### WHAT THE TASK REQUIRES
From the top of the entries, reproduce each line exactly, stopping after the line that contains "left front paw: (816, 454)". Omit pictures.

Dataset entries:
^^^^
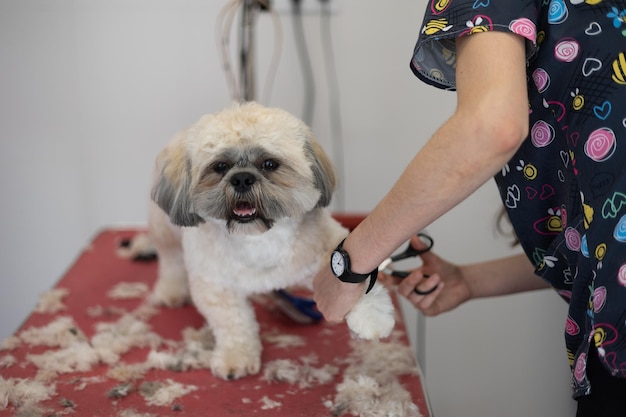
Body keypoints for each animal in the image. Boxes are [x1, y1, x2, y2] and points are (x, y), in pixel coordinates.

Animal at [125, 102, 392, 378]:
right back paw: (172, 290)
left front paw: (372, 318)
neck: (257, 239)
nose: (242, 178)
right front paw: (236, 358)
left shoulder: (325, 248)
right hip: (165, 230)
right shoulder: (216, 286)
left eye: (269, 164)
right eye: (220, 166)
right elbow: (234, 324)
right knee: (171, 260)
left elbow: (354, 277)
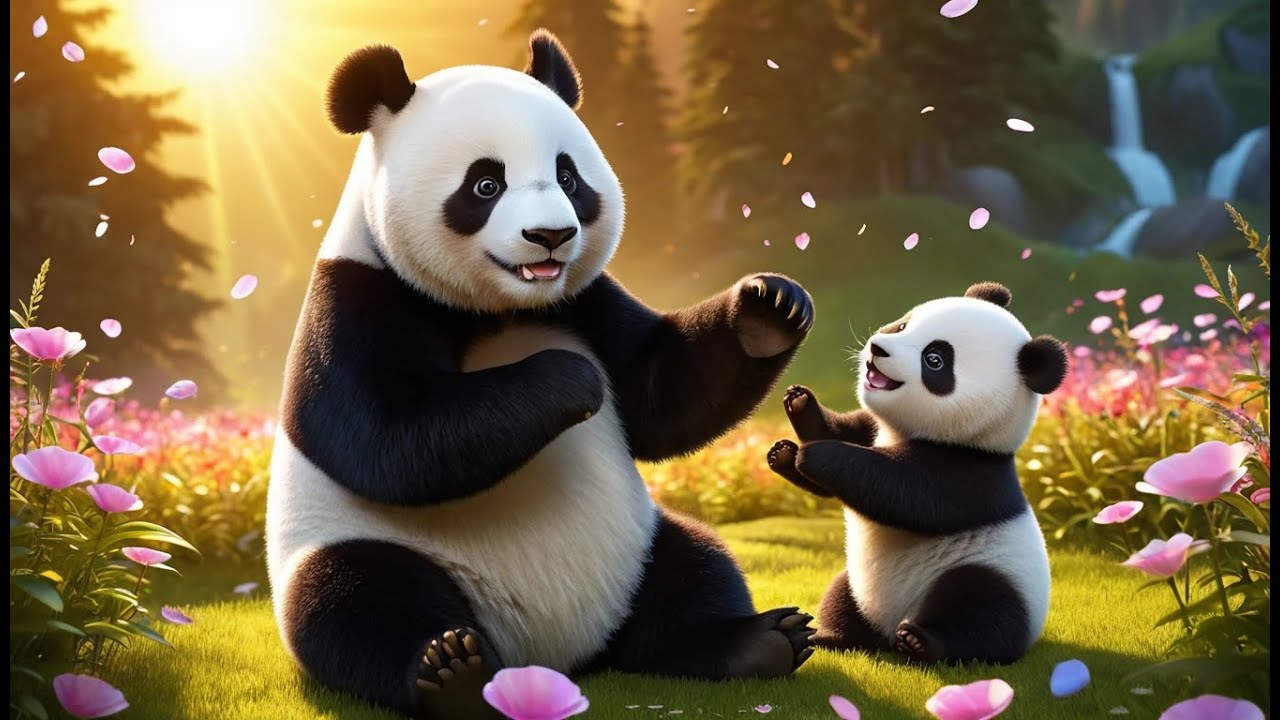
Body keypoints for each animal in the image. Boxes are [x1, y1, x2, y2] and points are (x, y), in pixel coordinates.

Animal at [266, 30, 818, 719]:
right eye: (484, 184)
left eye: (567, 176)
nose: (550, 235)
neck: (503, 309)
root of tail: (554, 656)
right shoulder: (359, 292)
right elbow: (382, 434)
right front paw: (570, 379)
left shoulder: (582, 300)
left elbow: (662, 395)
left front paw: (769, 310)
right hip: (364, 544)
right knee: (357, 600)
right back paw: (452, 673)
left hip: (636, 549)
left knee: (694, 567)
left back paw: (755, 642)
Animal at [765, 282, 1067, 664]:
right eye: (903, 325)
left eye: (934, 360)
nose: (877, 349)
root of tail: (887, 630)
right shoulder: (873, 429)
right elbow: (843, 446)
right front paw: (792, 429)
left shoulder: (971, 471)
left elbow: (906, 495)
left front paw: (816, 454)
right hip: (856, 584)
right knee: (839, 597)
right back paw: (829, 636)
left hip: (993, 572)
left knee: (985, 612)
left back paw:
^^^^
### SOLUTION TO THIS TASK
Body keypoints for each animal in the image. Boxes are [x1, y1, x2, y2] and points are (x, y), in pixel coordinates.

Animal at [125, 102, 392, 378]:
right back paw: (172, 290)
left front paw: (372, 318)
neck: (257, 239)
nose: (242, 178)
right front paw: (236, 358)
left shoulder: (325, 248)
right hip: (165, 230)
right shoulder: (216, 286)
left eye: (269, 164)
right eye: (220, 166)
right elbow: (234, 324)
right knee: (171, 260)
left elbow: (354, 277)
Body keypoints for each animal in the image. Boxes are [x1, y1, x2, y2] and points are (x, y), in pixel coordinates.

Animal at [266, 30, 818, 719]:
right eye: (484, 184)
left eye: (567, 176)
nose: (550, 235)
neck: (503, 309)
root of tail: (554, 656)
right shoulder: (359, 292)
right elbow: (382, 434)
right front paw: (570, 379)
left shoulder: (582, 300)
left elbow: (662, 395)
left front paw: (769, 310)
right hip: (364, 544)
right knee: (357, 600)
right back paw: (452, 673)
left hip: (636, 549)
left knee: (694, 567)
left back paw: (755, 642)
Animal at [765, 282, 1067, 664]:
right eye: (903, 325)
left eye: (934, 360)
nose: (877, 349)
root of tail: (887, 630)
right shoulder: (873, 429)
right elbow: (843, 446)
right front paw: (792, 429)
left shoulder: (971, 471)
left elbow: (906, 495)
left front paw: (816, 454)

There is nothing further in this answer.